Bütün odayı kaplayan çiğ et kokusu ve biraz sigara dumanı. Ben sana kendini sevdiremezsin demedim, bunu beni incitmeden yapmanın bir yolunu bulamayacağını söyledim. Aramamış olman finali değiştirmiyor elbet. Yine de belki teselli ödülü olabilirdi. Denedi, derdim. Sadece bir yolu yoktu. Ama bir şarkı kadar bile sürmedim değil mi?

Don't you forget about me...

Sıcakla birleşen keyifsizliğin bir çaresi yok.

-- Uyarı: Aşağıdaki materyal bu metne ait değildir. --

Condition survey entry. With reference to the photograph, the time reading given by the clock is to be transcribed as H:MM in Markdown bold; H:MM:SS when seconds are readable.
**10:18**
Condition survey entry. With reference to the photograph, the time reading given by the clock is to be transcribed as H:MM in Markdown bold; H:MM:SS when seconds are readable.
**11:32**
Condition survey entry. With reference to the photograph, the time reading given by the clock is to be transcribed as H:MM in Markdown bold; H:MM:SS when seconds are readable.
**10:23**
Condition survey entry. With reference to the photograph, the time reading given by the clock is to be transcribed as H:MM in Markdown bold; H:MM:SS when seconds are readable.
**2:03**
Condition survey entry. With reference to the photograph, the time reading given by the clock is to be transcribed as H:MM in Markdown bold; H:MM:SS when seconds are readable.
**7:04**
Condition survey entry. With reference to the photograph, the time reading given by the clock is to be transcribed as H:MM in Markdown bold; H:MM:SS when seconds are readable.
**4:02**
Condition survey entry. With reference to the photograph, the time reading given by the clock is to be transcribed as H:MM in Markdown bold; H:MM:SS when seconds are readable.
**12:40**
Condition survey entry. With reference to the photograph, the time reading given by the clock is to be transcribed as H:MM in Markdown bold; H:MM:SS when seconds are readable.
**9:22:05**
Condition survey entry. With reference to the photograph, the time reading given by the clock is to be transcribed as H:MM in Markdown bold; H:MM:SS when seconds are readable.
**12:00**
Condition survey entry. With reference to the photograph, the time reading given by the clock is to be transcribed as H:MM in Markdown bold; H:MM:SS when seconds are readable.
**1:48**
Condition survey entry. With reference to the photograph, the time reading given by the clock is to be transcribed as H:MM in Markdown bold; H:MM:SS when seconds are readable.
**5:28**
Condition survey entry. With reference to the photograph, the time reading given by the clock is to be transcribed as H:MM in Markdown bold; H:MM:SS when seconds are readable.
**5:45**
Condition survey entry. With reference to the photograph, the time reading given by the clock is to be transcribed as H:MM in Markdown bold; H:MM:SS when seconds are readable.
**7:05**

Ha belki biraz güzel müzik, birkaç keyifli sohbet. Sanki o yatağa girdiğimde her şey başa dönmeyecekmiş gibi. Sanki uykuya daldığım ana dek onlarca of çekmeyecek, bütün geceyi kabuslarla geçirmeyecekmişim gibi. Yalanla başladın, yalanla bittin gerçi. Ardından birkaç pembe yalanın da kimseye pek bir zararı olmasa gerek.

Tell 'em that is human nature.

Sanıyorlar ki bu insanı besliyor. Birkaç edebi satır, melankolik akşamlar, şarap, sigara, tanrım nasıl da mutsuzuz! Olmadık yerlerimle gülüyorum buna. Zira siz formatı biraz yanlış anlamışsınız. Acıyorsa acıyordur, üzerinde kreması yok bunun. Böyle olsun istemezdim. Böyle olacağını bilemezdim. Bir papatya tarlası beklerken, bütün odayı kaplayan çiğ et kokusu ve biraz sigara dumanı. Sıradaki şarkı tüm sevip de ağzına sıçılanlar için gelsin.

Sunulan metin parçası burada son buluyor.